Donlon has explored phage for devices, incorporating them into coatings on catheters. In what Donlon describes as a “proof of principle,” these coatings suppress the growth of biofilms in laboratory tests. Interestingly, they appear to remain active even after exposure to bodily fluids.
Harnessing Dispersion
Since each biofilm is different, however, researchers may need to tailor their approach to a particular species and matrix—or a combination. To overcome this problem, Binghamton's Davies looked at the final stage of the life cycle of biofilms: autodispersal. In this stage, regions of the film spontaneously disperse as cells dissolve the matrix by secreting enzymes and revert to their planktonic form.
Davies' team found a signaling molecule that initiates autodispersal. As in quorum sensing, this signal induces a profoundly different behavior above a threshold concentration. The chemical signals are completely different, however, and instead of causing films to coalesce, it causes them to break up.
One of the most tantalizing aspects of this molecule is that it appears to be universal across bacterial species. Although the enzymes required to degrade the matrix differ between species, the same signaling molecule triggers the process. Davies' team has identified the molecule and verified that a synthesized version induces dispersal even in films that are below the threshold density, and works even in multispecies biofilms.
For widespread infections like those in cystic fibrosis, instantaneously releasing billions of bacteria in their planktonic form could cause even worse problems than the film. But for localized infections, like those in the sinus or middle ear, Davies thinks his dispersion-inducer could make intractable infections vulnerable to traditional antibiotics, or even to normal immune response. “Most infections are very localized, and it's not easy for the cells to really get very far from the site of the biofilm infection,” he says. At a more personal level, Davies hopes that the dispersal agent could help millions of people with nonhealing wounds, like those of his aunt.
Dealing with Chronic Wounds
In fact, recent results show biofilms in many chronic wounds, says Randall Wolcott, who heads the Southwest Regional Wound Care Center in Lubbock, Texas. “Six months from now, I think the wound-care community will fully accept biofilm as a major barrier to healing.”
Although worried about being branded as “one of those alternative-medicine types,” Wolcott has been exploring anti-biofilm therapies. “I watched so many people die, in their forties and fifties, a piece at a time,” he says. “I'd just had enough.” Overall, he says, “biofilm disease kills more people than cancer.”
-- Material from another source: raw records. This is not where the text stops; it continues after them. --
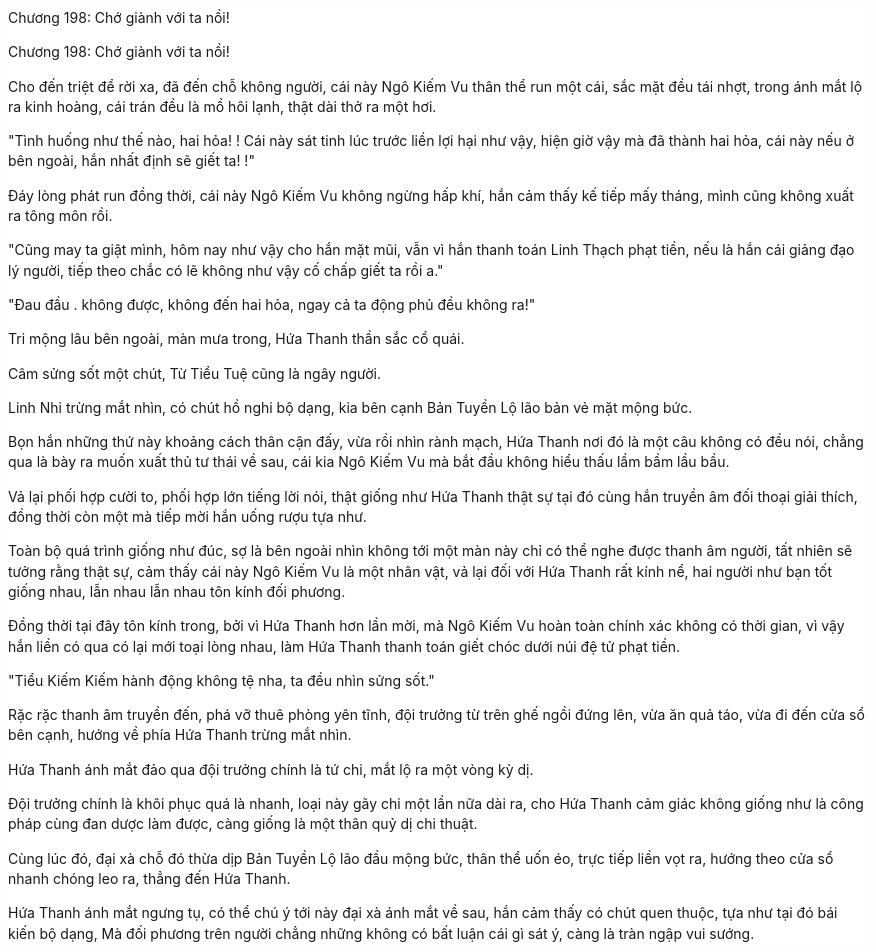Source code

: 




Chương 198: Chớ giành với ta nồi!


Chương 198: Chớ giành với ta nồi!

Cho đến triệt để rời xa, đã đến chỗ không người, cái này Ngô Kiếm Vu thân thể run một cái, sắc mặt đều tái nhợt, trong ánh mắt lộ ra kinh hoàng, cái trán đều là mồ hôi lạnh, thật dài thở ra một hơi.

"Tình huống như thế nào, hai hỏa! ! Cái này sát tinh lúc trước liền lợi hại như vậy, hiện giờ vậy mà đã thành hai hỏa, cái này nếu ở bên ngoài, hắn nhất định sẽ giết ta! !"

Đáy lòng phát run đồng thời, cái này Ngô Kiếm Vu không ngừng hấp khí, hắn cảm thấy kế tiếp mấy tháng, mình cũng không xuất ra tông môn rồi.

"Cũng may ta giật mình, hôm nay như vậy cho hắn mặt mũi, vẫn vì hắn thanh toán Linh Thạch phạt tiền, nếu là hắn cái giảng đạo lý người, tiếp theo chắc có lẽ không như vậy cố chấp giết ta rồi a."

"Đau đầu . không được, không đến hai hỏa, ngay cả ta động phủ đều không ra!"

Tri mộng lâu bên ngoài, màn mưa trong, Hứa Thanh thần sắc cổ quái.

Câm sửng sốt một chút, Từ Tiểu Tuệ cũng là ngây người.

Linh Nhi trừng mắt nhìn, có chút hồ nghi bộ dạng, kia bên cạnh Bản Tuyền Lộ lão bản vẻ mặt mộng bức.

Bọn hắn những thứ này khoảng cách thân cận đấy, vừa rồi nhìn rành mạch, Hứa Thanh nơi đó là một câu không có đều nói, chẳng qua là bày ra muốn xuất thủ tư thái về sau, cái kia Ngô Kiếm Vu mà bắt đầu không hiểu thấu lầm bầm lầu bầu.

Vả lại phối hợp cười to, phối hợp lớn tiếng lời nói, thật giống như Hứa Thanh thật sự tại đó cùng hắn truyền âm đối thoại giải thích, đồng thời còn một mà tiếp mời hắn uống rượu tựa như.

Toàn bộ quá trình giống như đúc, sợ là bên ngoài nhìn không tới một màn này chỉ có thể nghe được thanh âm người, tất nhiên sẽ tưởng rằng thật sự, cảm thấy cái này Ngô Kiếm Vu là một nhân vật, vả lại đối với Hứa Thanh rất kính nể, hai người như bạn tốt giống nhau, lẫn nhau lẫn nhau tôn kính đối phương.

Đồng thời tại đây tôn kính trong, bởi vì Hứa Thanh hơn lần mời, mà Ngô Kiếm Vu hoàn toàn chính xác không có thời gian, vì vậy hắn liền có qua có lại mới toại lòng nhau, làm Hứa Thanh thanh toán giết chóc dưới núi đệ tử phạt tiền.

"Tiểu Kiếm Kiếm hành động không tệ nha, ta đều nhìn sửng sốt."

Rặc rặc thanh âm truyền đến, phá vỡ thuê phòng yên tĩnh, đội trưởng từ trên ghế ngồi đứng lên, vừa ăn quả táo, vừa đi đến cửa sổ bên cạnh, hướng về phía Hứa Thanh trừng mắt nhìn.

Hứa Thanh ánh mắt đảo qua đội trưởng chính là tứ chi, mắt lộ ra một vòng kỳ dị.

Đội trưởng chính là khôi phục quá là nhanh, loại này gãy chi một lần nữa dài ra, cho Hứa Thanh cảm giác không giống như là công pháp cùng đan dược làm được, càng giống là một thân quỷ dị chi thuật.

Cùng lúc đó, đại xà chỗ đó thừa dịp Bản Tuyền Lộ lão đầu mộng bức, thân thể uốn éo, trực tiếp liền vọt ra, hướng theo cửa sổ nhanh chóng leo ra, thẳng đến Hứa Thanh.

Hứa Thanh ánh mắt ngưng tụ, có thể chú ý tới này đại xà ánh mắt về sau, hắn cảm thấy có chút quen thuộc, tựa như tại đó bái kiến bộ dạng, Mà đối phương trên người chẳng những không có bất luận cái gì sát ý, càng là tràn ngập vui sướng.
For wounds that don't respond to standard-of-care wound treatment, including mechanical removal of damaged tissue, Wolcott adds as many as six or seven agents to kill bacteria and disrupt the biofilms. He also uses phages, which qualify as natural substances and has occasionally seen “wounds that have been present for years go on to heal up in weeks.”
These ongoing studies show the potential for treatments directed at biofilms, especially in combinations that counter the natural diversity of the biofilm populations. “We know how to manage biofilms,” says Wolcott. “We just need to bring it into medicine.”